Rendered images with source text:
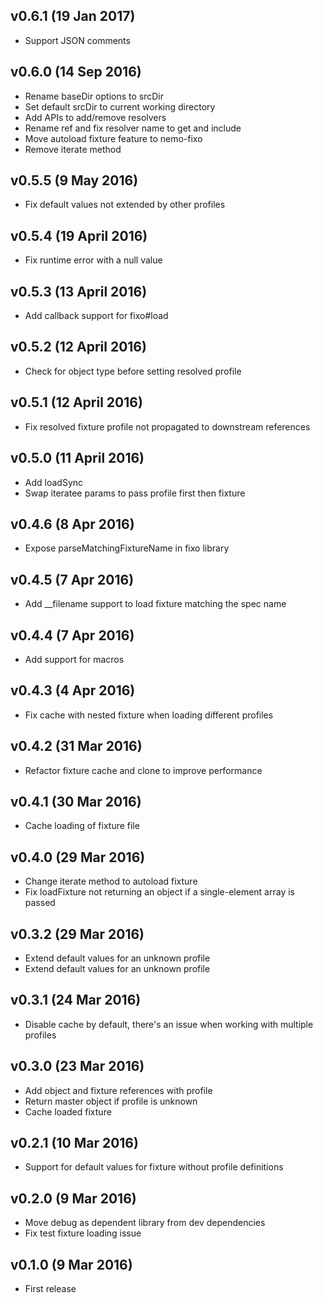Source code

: ## v0.6.1 (19 Jan 2017)
* Support JSON comments

## v0.6.0 (14 Sep 2016)
* Rename baseDir options to srcDir
* Set default srcDir to current working directory
* Add APIs to add/remove resolvers
* Rename ref and fix resolver name to get and include
* Move autoload fixture feature to nemo-fixo
* Remove iterate method

## v0.5.5 (9 May 2016)
* Fix default values not extended by other profiles

## v0.5.4 (19 April 2016)
* Fix runtime error with a null value

## v0.5.3 (13 April 2016)
* Add callback support for fixo#load

## v0.5.2 (12 April 2016)
* Check for object type before setting resolved profile

## v0.5.1 (12 April 2016)
* Fix resolved fixture profile not propagated to downstream references

## v0.5.0 (11 April 2016)
* Add loadSync
* Swap iteratee params to pass profile first then fixture

## v0.4.6 (8 Apr 2016)
* Expose parseMatchingFixtureName in fixo library

## v0.4.5 (7 Apr 2016)
* Add \_\_filename support to load fixture matching the spec name

## v0.4.4 (7 Apr 2016)
* Add support for macros

## v0.4.3 (4 Apr 2016)
* Fix cache with nested fixture when loading different profiles

## v0.4.2 (31 Mar 2016)
* Refactor fixture cache and clone to improve performance

## v0.4.1 (30 Mar 2016)
* Cache loading of fixture file

## v0.4.0 (29 Mar 2016)
* Change iterate method to autoload fixture
* Fix loadFixture not returning an object if a single-element array is passed

## v0.3.2 (29 Mar 2016)
* Extend default values for an unknown profile
* Extend default values for an unknown profile

## v0.3.1 (24 Mar 2016)
* Disable cache by default, there's an issue when working with multiple profiles

## v0.3.0 (23 Mar 2016)
* Add object and fixture references with profile
* Return master object if profile is unknown
* Cache loaded fixture

## v0.2.1 (10 Mar 2016)
* Support for default values for fixture without profile definitions

## v0.2.0 (9 Mar 2016)
* Move debug as dependent library from dev dependencies
* Fix test fixture loading issue

## v0.1.0 (9 Mar 2016)
* First release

Prompt: Please update these lines so that "default values" becomes "default settings" wherever it occurs, with everything else kept the same. Leave the pictures out and give only the source text.

Response for this exercise:
Source code

: ## v0.6.1 (19 Jan 2017)
* Support JSON comments

## v0.6.0 (14 Sep 2016)
* Rename baseDir options to srcDir
* Set default srcDir to current working directory
* Add APIs to add/remove resolvers
* Rename ref and fix resolver name to get and include
* Move autoload fixture feature to nemo-fixo
* Remove iterate method

## v0.5.5 (9 May 2016)
* Fix default settings not extended by other profiles

## v0.5.4 (19 April 2016)
* Fix runtime error with a null value

## v0.5.3 (13 April 2016)
* Add callback support for fixo#load

## v0.5.2 (12 April 2016)
* Check for object type before setting resolved profile

## v0.5.1 (12 April 2016)
* Fix resolved fixture profile not propagated to downstream references

## v0.5.0 (11 April 2016)
* Add loadSync
* Swap iteratee params to pass profile first then fixture

## v0.4.6 (8 Apr 2016)
* Expose parseMatchingFixtureName in fixo library

## v0.4.5 (7 Apr 2016)
* Add \_\_filename support to load fixture matching the spec name

## v0.4.4 (7 Apr 2016)
* Add support for macros

## v0.4.3 (4 Apr 2016)
* Fix cache with nested fixture when loading different profiles

## v0.4.2 (31 Mar 2016)
* Refactor fixture cache and clone to improve performance

## v0.4.1 (30 Mar 2016)
* Cache loading of fixture file

## v0.4.0 (29 Mar 2016)
* Change iterate method to autoload fixture
* Fix loadFixture not returning an object if a single-element array is passed

## v0.3.2 (29 Mar 2016)
* Extend default settings for an unknown profile
* Extend default settings for an unknown profile

## v0.3.1 (24 Mar 2016)
* Disable cache by default, there's an issue when working with multiple profiles

## v0.3.0 (23 Mar 2016)
* Add object and fixture references with profile
* Return master object if profile is unknown
* Cache loaded fixture

## v0.2.1 (10 Mar 2016)
* Support for default settings for fixture without profile definitions

## v0.2.0 (9 Mar 2016)
* Move debug as dependent library from dev dependencies
* Fix test fixture loading issue

## v0.1.0 (9 Mar 2016)
* First release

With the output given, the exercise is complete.